Task A
Retype the stretch of the air ambulance article from "Woerner told Spectrum" through "back in 2021.".
Task B
Extend the air ambulance article past its last sentence.

Air medical services provide crucial care to New Yorkers, especially in the state’s health care deserts. State Assemblymember Carrie Woerner toured LifeNet of New York’s 7-1 base in Selkirk Wednesday.
It was a valuable opportunity to get an inside look at how the facility operates, but it also represented a chance for Woerner to ask questions and gauge where a bipartisan effort to reform EMS services in New York is hitting its marks, and where work still needs to be done.
Woerner got an up-close look at the aircraft that Kyle Daley, clinical base lead for LifeNet of New York, explained is responsible for transporting specialists and patients as they work to slash transport times across the region’s rural terrain where a ground ambulance could simply take too long.
“Greene, Delaware County where it could be 90 minutes to a trauma center, we could get there in 20 to 25 minutes, which is pretty substantial for patient outcomes,” he said.
The facility includes storage for aircraft and supplies as well as living quarters for crew members working lengthy shifts.
Woerner told Spectrum News 1 she was impressed with how smooth the facility runs, and how efficiently they interact with other responders.
“They have pre-thought all of the hand offs between the dispatch, fire department, EMS, ground ambulance, state police.” she said.
Woerner was also taking in a legislative success story. She was part of a bipartisan coalition that pushed for air ambulances to carry blood products back in 2021.
“I know we saved lives, and these folks are able to tell us that story,” she said.
“Rather than giving them the blood 20 or 30 minutes later, you give it to them up front and you buy them time to be able to get to the hospital,” Dr. Warren Hayashi, a doctor at Albany Medical Center and Medical Director for LifeNet of New York, explained to Woerner.

Data listing
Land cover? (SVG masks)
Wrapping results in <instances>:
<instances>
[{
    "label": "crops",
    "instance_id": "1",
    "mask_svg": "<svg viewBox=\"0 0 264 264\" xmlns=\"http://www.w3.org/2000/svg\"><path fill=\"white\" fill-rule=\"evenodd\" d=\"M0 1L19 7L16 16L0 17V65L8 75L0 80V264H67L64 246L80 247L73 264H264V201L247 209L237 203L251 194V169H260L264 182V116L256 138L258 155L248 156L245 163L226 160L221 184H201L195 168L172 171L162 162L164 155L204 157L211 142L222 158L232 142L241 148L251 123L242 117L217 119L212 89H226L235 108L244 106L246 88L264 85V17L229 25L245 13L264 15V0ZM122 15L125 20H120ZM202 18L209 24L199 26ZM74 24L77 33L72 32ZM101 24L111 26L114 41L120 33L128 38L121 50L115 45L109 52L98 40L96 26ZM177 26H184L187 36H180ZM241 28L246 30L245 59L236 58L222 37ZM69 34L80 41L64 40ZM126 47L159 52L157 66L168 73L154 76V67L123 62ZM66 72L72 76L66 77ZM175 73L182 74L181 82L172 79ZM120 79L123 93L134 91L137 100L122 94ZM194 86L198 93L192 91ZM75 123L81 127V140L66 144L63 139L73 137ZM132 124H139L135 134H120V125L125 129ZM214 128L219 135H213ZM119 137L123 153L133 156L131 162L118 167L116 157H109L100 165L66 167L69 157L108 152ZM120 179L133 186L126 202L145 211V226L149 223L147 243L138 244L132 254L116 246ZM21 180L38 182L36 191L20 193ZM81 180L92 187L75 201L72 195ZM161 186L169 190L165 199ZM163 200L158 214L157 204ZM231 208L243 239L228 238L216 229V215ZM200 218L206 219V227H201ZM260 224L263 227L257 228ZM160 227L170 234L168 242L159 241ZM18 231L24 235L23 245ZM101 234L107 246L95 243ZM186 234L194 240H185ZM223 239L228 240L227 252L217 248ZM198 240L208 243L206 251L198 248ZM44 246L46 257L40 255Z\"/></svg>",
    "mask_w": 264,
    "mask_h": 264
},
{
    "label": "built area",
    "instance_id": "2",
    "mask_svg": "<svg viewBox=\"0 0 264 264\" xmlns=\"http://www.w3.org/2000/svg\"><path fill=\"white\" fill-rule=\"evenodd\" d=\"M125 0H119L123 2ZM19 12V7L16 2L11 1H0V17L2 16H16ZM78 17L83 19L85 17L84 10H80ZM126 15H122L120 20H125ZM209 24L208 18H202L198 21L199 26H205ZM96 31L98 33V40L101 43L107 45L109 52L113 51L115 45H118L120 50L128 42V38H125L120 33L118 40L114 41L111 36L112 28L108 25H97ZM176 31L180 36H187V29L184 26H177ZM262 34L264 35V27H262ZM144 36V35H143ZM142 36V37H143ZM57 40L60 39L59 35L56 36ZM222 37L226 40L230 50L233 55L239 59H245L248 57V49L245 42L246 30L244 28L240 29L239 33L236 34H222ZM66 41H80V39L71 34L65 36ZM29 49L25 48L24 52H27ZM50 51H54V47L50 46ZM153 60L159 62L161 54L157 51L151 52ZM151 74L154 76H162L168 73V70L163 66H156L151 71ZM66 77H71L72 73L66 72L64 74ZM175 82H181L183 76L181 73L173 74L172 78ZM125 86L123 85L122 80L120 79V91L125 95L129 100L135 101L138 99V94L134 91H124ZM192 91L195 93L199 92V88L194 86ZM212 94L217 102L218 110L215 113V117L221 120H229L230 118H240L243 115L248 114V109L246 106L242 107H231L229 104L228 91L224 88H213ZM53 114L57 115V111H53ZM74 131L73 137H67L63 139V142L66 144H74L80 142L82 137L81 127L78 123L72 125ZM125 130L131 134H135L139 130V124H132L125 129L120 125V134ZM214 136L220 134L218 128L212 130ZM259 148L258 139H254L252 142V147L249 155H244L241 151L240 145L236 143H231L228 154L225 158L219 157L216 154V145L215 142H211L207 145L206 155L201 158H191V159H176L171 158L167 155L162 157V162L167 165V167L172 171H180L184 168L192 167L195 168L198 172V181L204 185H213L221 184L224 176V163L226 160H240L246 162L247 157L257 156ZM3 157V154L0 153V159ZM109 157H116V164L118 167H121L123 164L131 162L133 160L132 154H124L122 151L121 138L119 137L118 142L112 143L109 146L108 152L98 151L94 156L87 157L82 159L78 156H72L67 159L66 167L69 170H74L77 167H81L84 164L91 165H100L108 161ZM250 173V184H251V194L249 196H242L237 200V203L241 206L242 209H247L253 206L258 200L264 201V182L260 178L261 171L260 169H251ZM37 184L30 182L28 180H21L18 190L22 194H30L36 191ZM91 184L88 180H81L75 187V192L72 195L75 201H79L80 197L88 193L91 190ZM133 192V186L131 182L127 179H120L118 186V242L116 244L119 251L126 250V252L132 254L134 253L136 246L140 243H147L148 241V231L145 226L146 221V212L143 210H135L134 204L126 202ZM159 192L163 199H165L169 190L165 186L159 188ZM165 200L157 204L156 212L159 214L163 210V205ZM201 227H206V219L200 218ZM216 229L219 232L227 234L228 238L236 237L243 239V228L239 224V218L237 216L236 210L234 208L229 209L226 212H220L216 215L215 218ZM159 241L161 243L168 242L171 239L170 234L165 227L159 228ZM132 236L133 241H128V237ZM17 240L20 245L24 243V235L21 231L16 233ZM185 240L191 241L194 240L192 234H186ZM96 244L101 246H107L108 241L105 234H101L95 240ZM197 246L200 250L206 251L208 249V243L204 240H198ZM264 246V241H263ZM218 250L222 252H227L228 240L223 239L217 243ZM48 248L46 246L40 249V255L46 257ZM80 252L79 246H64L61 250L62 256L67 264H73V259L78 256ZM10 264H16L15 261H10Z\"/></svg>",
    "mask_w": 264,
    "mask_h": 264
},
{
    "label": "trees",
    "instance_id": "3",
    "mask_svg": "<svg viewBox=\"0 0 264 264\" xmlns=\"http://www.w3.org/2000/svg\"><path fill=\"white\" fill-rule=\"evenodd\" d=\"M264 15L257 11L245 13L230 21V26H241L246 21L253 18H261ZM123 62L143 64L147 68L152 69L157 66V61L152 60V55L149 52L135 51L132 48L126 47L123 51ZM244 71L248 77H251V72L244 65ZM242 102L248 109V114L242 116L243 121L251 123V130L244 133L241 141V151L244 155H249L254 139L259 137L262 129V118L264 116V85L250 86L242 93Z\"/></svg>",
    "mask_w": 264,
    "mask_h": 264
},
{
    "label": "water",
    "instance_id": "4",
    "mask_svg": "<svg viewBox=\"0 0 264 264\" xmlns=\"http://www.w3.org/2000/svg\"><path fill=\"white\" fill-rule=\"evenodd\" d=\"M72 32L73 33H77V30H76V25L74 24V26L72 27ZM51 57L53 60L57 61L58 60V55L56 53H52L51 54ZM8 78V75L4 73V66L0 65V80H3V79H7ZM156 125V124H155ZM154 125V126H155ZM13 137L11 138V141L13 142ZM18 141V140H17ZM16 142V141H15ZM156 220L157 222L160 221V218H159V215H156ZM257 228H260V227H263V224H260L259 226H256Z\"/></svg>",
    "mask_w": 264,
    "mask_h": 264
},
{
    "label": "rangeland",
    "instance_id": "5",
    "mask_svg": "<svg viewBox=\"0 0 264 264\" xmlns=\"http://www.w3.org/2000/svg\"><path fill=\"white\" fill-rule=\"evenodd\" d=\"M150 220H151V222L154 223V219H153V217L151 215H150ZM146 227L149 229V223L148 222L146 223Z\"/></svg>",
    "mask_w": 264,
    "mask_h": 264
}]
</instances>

Written answer A
Woerner told Spectrum News 1 she was impressed with how smooth the facility runs, and how efficiently they interact with other responders.
“They have pre-thought all of the hand offs between the dispatch, fire department, EMS, ground ambulance, state police.” she said.
Woerner was also taking in a legislative success story. She was part of a bipartisan coalition that pushed for air ambulances to carry blood products back in 2021.

Written answer B
As part of what is known a the “Rescue EMS” package, lawmakers this past session successfully fought to allow ground ambulances to also carry blood products. Hayashi said he expects that will fill additional gaps in service where ground ambulance travel time could be lengthy while not rising to the level of necessitating air transport.
“There’s a certain radius where people could still get blood products before they hit our doors and benefit substantially from it,” he said.
Despite progress last session that also included passing legislation allowing paramedics to be reimbursed by Medicaid for treating patients in place or transporting them to locations other than a hospital, Woerner emphasized that there is still work to do.
“I’m going to just continue as we go into this legislation session to highlight the needs and all of the aspects of our health care system and how we have to really see it as a system,” she said. "Making sure all of the pieces are working together correctly."
So that people like Kyle Daley can continue playing their crucial role in that system effectively.
“Especially with the vast area that we cover, we’re bringing critical resources to local EMS areas around here in a quicker fashion,” he said.
Items still remaining on the Rescue EMS agenda are an bill recognizing EMS as an "essential service" and creating special taxing disctricts to generate revenue, as well as a push to remove EMS services from property tax cap limits.